Dataset entries:

○ ○ ○ ○ ○

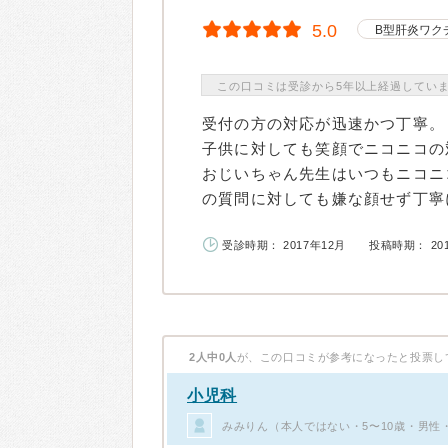
5.0
B型肝炎ワク
この口コミは受診から5年以上経過してい
受付の方の対応が迅速かつ丁寧。
子供に対しても笑顔でニコニコの
おじいちゃん先生はいつもニコニ
の質問に対しても嫌な顔せず丁寧に
受診時期： 2017年12月
投稿時期： 20
2人中0人
が、この口コミが参考になったと投票し
小児科
みみりん（本人ではない・5〜10歳・男性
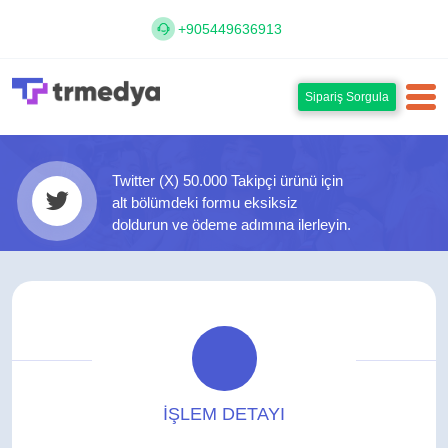
+905449636913
Sipariş Sorgula
Twitter (X) 50.000 Takipçi ürünü için
alt bölümdeki formu eksiksiz
doldurun ve ödeme adımına ilerleyin.
İŞLEM DETAYI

○ ○ ○ ○ ○

#### [TASK OBJECTIVE]
Copy out the records exactly; the pictures stay behind.

#### [RESPONSE AREA]
5.0
B型肝炎ワク
この口コミは受診から5年以上経過してい
受付の方の対応が迅速かつ丁寧。
子供に対しても笑顔でニコニコの
おじいちゃん先生はいつもニコニ
の質問に対しても嫌な顔せず丁寧に
受診時期： 2017年12月
投稿時期： 20
2人中0人
が、この口コミが参考になったと投票し
小児科
みみりん（本人ではない・5〜10歳・男性
+905449636913
Sipariş Sorgula
Twitter (X) 50.000 Takipçi ürünü için
alt bölümdeki formu eksiksiz
doldurun ve ödeme adımına ilerleyin.
İŞLEM DETAYI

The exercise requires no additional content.